--- START ---

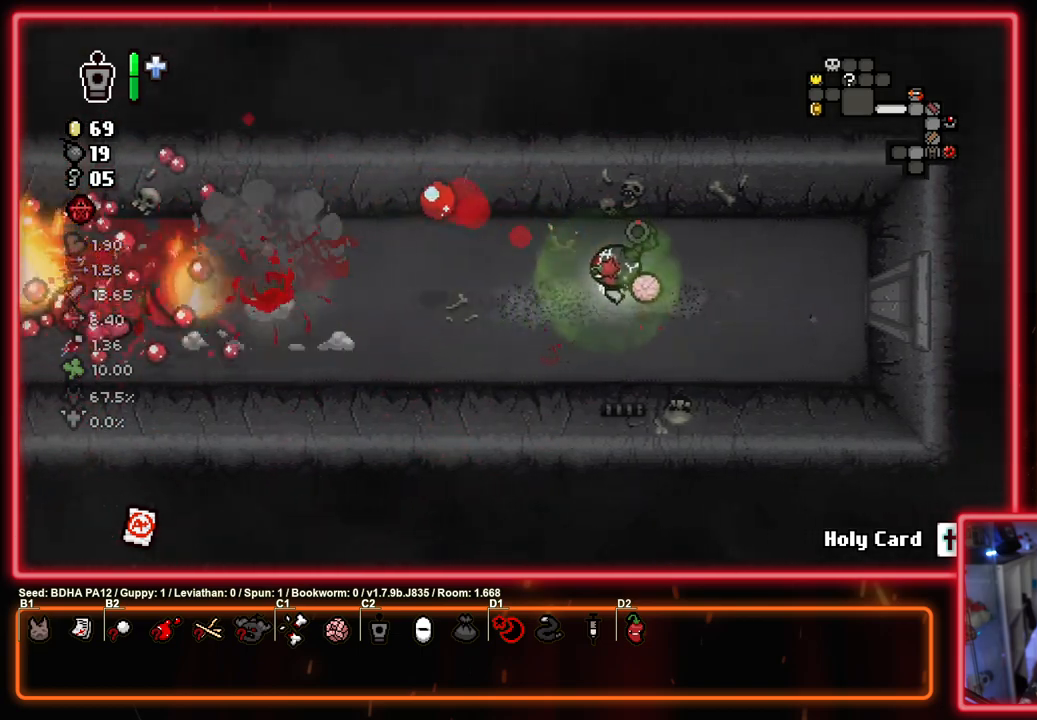
{"buttons": ["SQUARE"], "left_stick": "left", "right_stick": "center", "events": [[350, "left_stick", "left"]]}
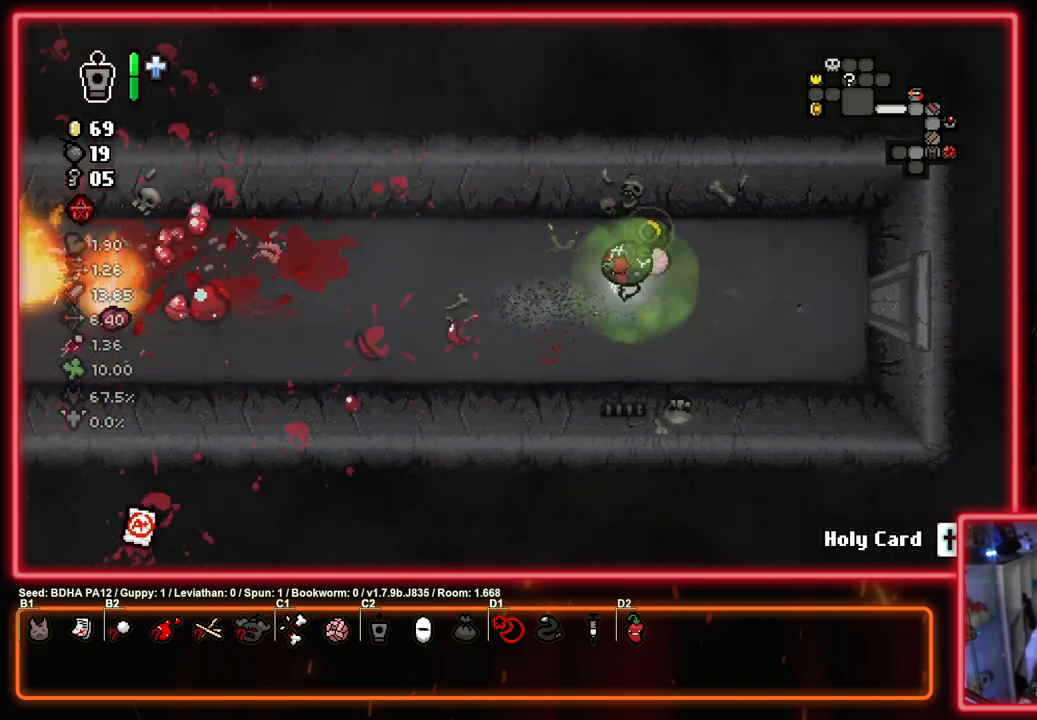
{"buttons": ["SQUARE"], "left_stick": "left", "right_stick": "center", "events": [[150, "left_stick", "center"], [367, "left_stick", "left"]]}
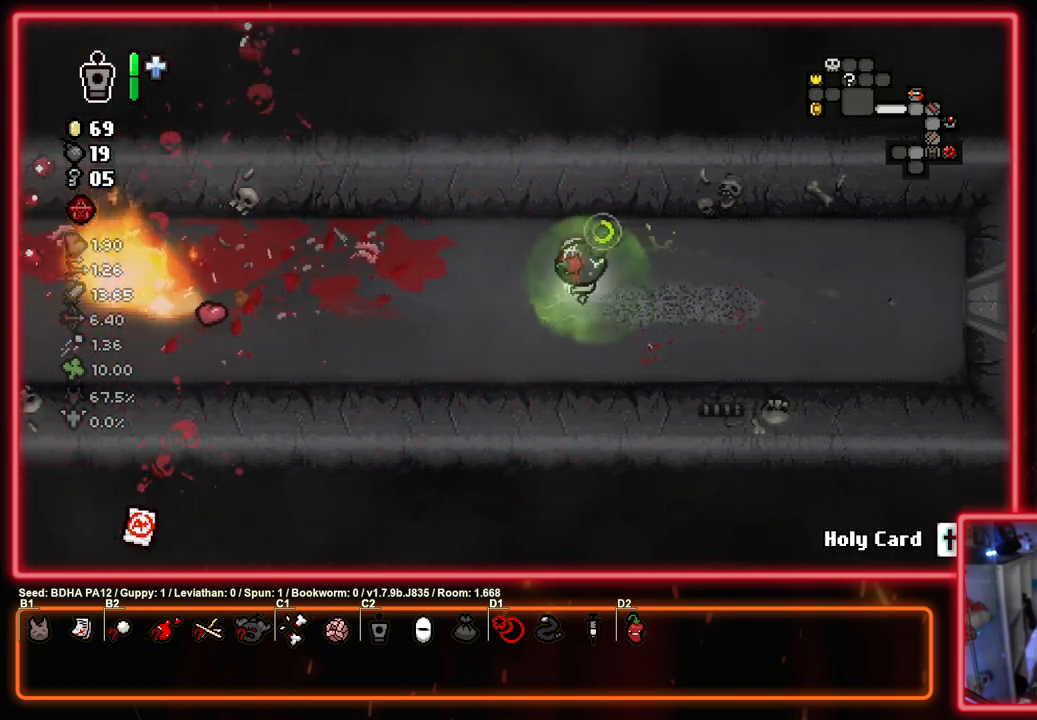
{"buttons": ["SQUARE"], "left_stick": "left", "right_stick": "center", "events": [[150, "SQUARE", "up"], [233, "left_stick", "center"], [250, "SQUARE", "down"], [483, "left_stick", "left"]]}
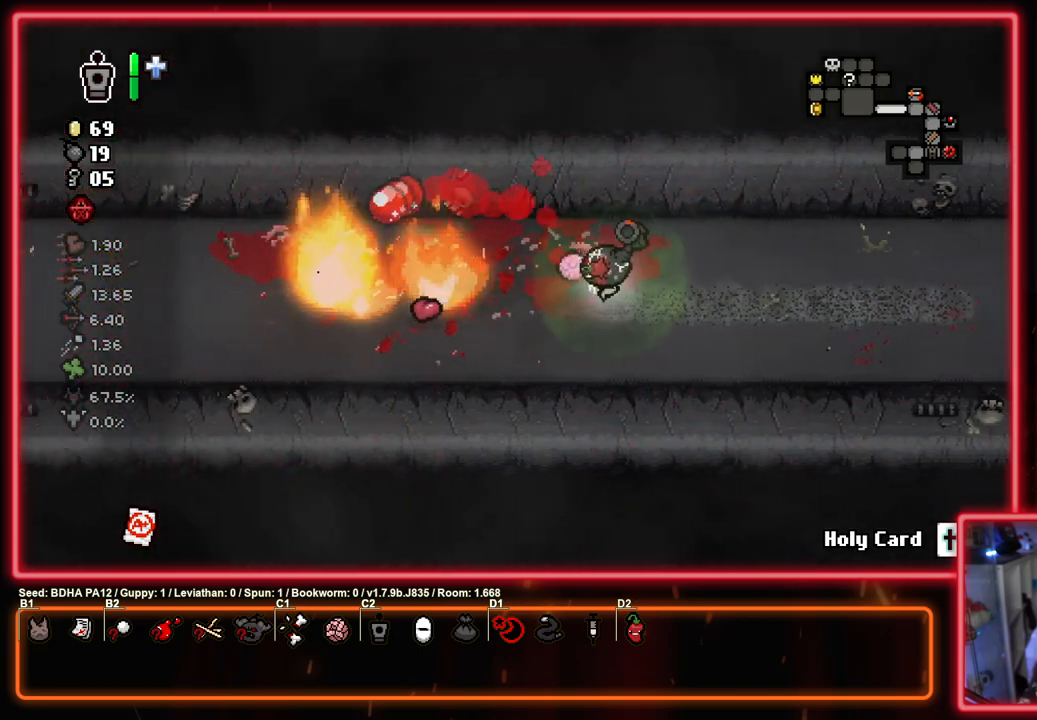
{"buttons": ["SQUARE"], "left_stick": "center", "right_stick": "center", "events": [[383, "SQUARE", "up"], [417, "left_stick", "center"], [467, "SQUARE", "down"]]}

--- END ---

All lines above are to be restated word for word, with pictures excluded.

{"buttons": ["SQUARE"], "left_stick": "left", "right_stick": "center", "events": [[350, "left_stick", "left"]]}
{"buttons": ["SQUARE"], "left_stick": "left", "right_stick": "center", "events": [[150, "left_stick", "center"], [367, "left_stick", "left"]]}
{"buttons": ["SQUARE"], "left_stick": "left", "right_stick": "center", "events": [[150, "SQUARE", "up"], [233, "left_stick", "center"], [250, "SQUARE", "down"], [483, "left_stick", "left"]]}
{"buttons": ["SQUARE"], "left_stick": "center", "right_stick": "center", "events": [[383, "SQUARE", "up"], [417, "left_stick", "center"], [467, "SQUARE", "down"]]}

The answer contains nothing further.